A plug-in hybrid can be rated in several different ways. You can measure the gasoline mileage when the vehicle is running on gas, as would be the case for most of an extended highway trip. The Volt will probably be somewhere in the upper 30s as a straight gasoline vehicle. You can measure the efficiency as an electric vehicle, in kWh per 100 miles. The Volt will probably be in the same 30-33 range that the Tesla Roadster and the BMW Mini E get, given similar weights, battery packs, and electric motor efficiency. But what about the cases where you use both modes?
Assume that the Volt delivers on the 40-mile range from a fully charged battery, and gets 37 MPG on gasoline once the battery is depleted. A 30-mile trip starting with a fully-charge battery gets infinite gasoline mileage because no gasoline is used. A 30-mile trip starting with a half-charged battery gets 74 MPG (15 miles on gasoline uses 0.405 gallons, divided into 30 miles). A 120-mile trip (round trip to my repair something at my daughter's house, say) starting with a fully charged battery get 55 MPG). One proposed EPA methodology, since discarded, would have given the Volt a rating of 235 MPG for city use. Working backwards, and using the assumptions above, yields about 47.5 miles driving between charges.
I hold out little hope that the EPA will be able to boil things down to a single tidy window sticker that is useful to consumers. They can provide the basic information: likely battery-pack range, kWh per 100 miles, and gasoline mileage. But it's going to be up to the individual consumer to know their driving habits in order to determine how much of the time they can operate in electric mode and how much in gasoline.
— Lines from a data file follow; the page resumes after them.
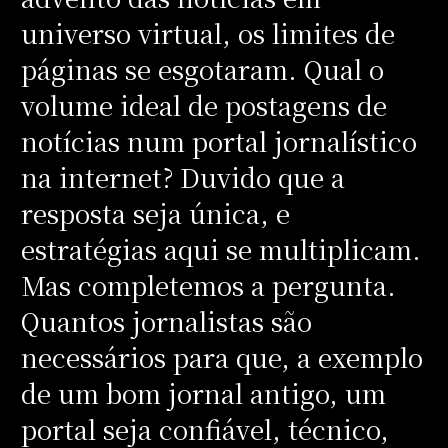
universo virtual, os limites de
páginas se esgotaram. Qual o
volume ideal de postagens de
notícias num portal jornalístico
na internet? Duvido que a
resposta seja única, e
estratégias aqui se multiplicam.
Mas completemos a pergunta.
Quantos jornalistas são
necessários para que, a exemplo
de um bom jornal antigo, um
portal seja confiável, técnico,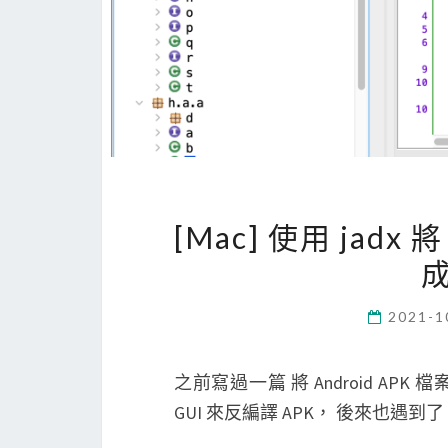
[Mac] 使用 jadx
成
2021-1
之前寫過一篇 將 Android APK 檔
GUI 來反編譯 APK， 後來也遇到了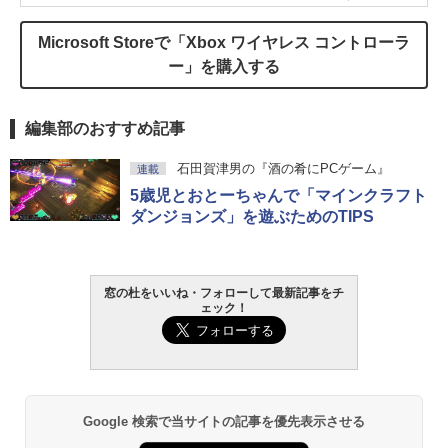
Microsoft Storeで「Xbox ワイヤレス コントローラ
ー」を購入する
編集部のおすすめ記事
石田賀津男の『酒の肴にPCゲーム』
連載
5歳児とおとーちゃんで「マインクラフト
ダンジョンズ」を遊ぶためのTIPS
窓の杜をいいね・フォローして最新記事をチ
ェック！
Google 検索で当サイトの記事を優先表示させる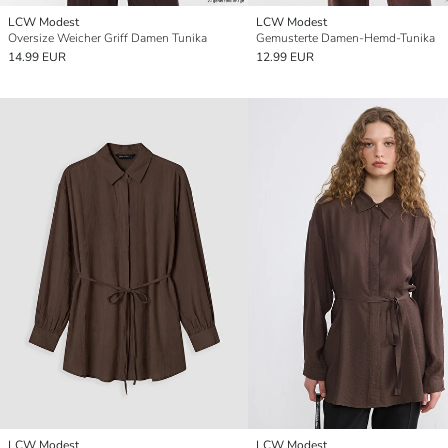
LCW Modest
LCW Modest
Oversize Weicher Griff Damen Tunika
Gemusterte Damen-Hemd-Tunika
14.99 EUR
12.99 EUR
LCW Modest
LCW Modest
If Chevy sales staff are going to be helpful, they're going to need some training so that they can sit down with potential customers and help them work through the details.
To use myself as an example: I currently drive about 7,000 miles per year. 1,000 of that is a single round-trip to my mother's each summer, another 1,000 is probably on days with between 40 and 120 miles driven, and 5,000 is on days less than 40. On the other hand, Colorado has recently adopted new electric tariffs so that the incremental electricity used to charge a plug-in vehicle would likely be billed at a higher rate in the summer but not in the winter. Do I drive more in the summer or winter? To be honest, excluding the trip to my mother's (which would be almost all gasoline anyway), I have no idea. And I'd be willing to bet most other people don't either.
In the long run, electric cars make sense because that's how you can burn coal, nuclear, hydro, wind, or solar power in your personal transportation system.